# TEXT EXCERPT
The group “announced it had distributed 200,000 circulars calling for a march of workers on Madison Square Garden to ‘stop the fascists.’”

“Don’t wait for the concentration camps — Act now!” the fliers cried out, according to International Socialist Review writer Joe Allen, who also writes that the New York Daily News, then with a circulation of 2 million, reproduced the leaflet in its pages.

And the city heard the call. As the Bund color guard took the stage inside the arena, more than 100,000 New Yorkers gathered outside the Garden, ready to fight the Nazis.

The thousands of demonstrators carried signs that said “Give me a gas mask, I can’t stand the smell of Nazis,” “Smash Anti-Semitism,” and a group of Jewish American war veterans from Brooklyn wrapped themselves in a huge American flag.

The groups surged toward the Garden. But the New York City police force had gotten there first. About 1,700 officers were waiting for the protesters.

# YOUR TASKS
[1] List every quantity that the Madison Square Garden passage writes with numerals, along with what each one counts.
[2] Edit the Madison Square Garden passage, starting at "And the city" and ending at "huge American flag.", so that "Nazis" becomes "fascists" throughout that span.
None of the rows after this point are needed.

# DATA SUPPLIED
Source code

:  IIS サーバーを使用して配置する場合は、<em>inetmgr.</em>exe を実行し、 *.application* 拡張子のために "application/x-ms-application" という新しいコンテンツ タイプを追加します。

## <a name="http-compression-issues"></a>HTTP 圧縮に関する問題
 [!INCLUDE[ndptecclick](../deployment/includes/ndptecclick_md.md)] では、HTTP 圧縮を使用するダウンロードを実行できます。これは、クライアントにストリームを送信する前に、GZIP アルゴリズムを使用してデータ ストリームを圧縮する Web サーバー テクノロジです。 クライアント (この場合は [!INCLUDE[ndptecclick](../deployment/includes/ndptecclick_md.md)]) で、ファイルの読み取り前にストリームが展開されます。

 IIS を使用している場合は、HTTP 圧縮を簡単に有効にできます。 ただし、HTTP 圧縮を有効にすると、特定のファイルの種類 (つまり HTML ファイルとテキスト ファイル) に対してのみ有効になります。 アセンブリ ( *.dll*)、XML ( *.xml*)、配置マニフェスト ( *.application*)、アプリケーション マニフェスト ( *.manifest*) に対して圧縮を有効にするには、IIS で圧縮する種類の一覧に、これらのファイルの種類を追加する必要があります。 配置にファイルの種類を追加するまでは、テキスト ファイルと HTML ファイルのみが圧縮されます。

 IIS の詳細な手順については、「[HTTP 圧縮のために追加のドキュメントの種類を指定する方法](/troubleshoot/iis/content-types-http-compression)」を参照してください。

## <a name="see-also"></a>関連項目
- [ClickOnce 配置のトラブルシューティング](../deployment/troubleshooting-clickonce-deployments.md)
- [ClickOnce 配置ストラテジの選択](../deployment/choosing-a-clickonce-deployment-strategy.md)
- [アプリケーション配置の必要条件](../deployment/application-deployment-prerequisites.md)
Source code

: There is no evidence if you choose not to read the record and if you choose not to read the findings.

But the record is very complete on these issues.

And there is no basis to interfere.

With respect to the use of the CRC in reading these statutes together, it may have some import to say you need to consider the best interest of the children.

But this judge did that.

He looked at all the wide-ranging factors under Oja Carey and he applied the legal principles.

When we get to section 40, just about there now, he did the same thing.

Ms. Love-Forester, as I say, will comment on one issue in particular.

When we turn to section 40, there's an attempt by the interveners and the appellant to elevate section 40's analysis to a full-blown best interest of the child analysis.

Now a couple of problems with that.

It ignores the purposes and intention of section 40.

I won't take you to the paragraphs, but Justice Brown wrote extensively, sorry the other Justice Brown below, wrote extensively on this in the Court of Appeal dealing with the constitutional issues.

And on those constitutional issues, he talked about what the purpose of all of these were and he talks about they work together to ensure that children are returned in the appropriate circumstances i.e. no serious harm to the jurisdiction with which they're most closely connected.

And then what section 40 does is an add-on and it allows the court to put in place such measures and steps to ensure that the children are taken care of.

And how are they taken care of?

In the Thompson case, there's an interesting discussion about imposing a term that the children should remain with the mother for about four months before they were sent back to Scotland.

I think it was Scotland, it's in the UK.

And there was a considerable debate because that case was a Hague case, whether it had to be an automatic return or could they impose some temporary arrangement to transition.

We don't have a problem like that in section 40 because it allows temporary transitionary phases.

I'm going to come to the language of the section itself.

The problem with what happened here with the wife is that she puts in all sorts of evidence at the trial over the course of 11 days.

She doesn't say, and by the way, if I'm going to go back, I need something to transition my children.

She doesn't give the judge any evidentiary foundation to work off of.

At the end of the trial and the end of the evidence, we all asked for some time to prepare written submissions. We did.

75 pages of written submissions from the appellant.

# TASK ANSWERS
[1]
- 200,000: the circulars the group said it had distributed
- 2 million: the circulation of the New York Daily News at the time
- 100,000: the New Yorkers (more than that number) who gathered outside the Garden
- 1,700: the police officers (about that number) waiting for the protesters

[2]
And the city heard the call. As the Bund color guard took the stage inside the arena, more than 100,000 New Yorkers gathered outside the Garden, ready to fight the fascists.

The thousands of demonstrators carried signs that said “Give me a gas mask, I can’t stand the smell of fascists,” “Smash Anti-Semitism,” and a group of Jewish American war veterans from Brooklyn wrapped themselves in a huge American flag.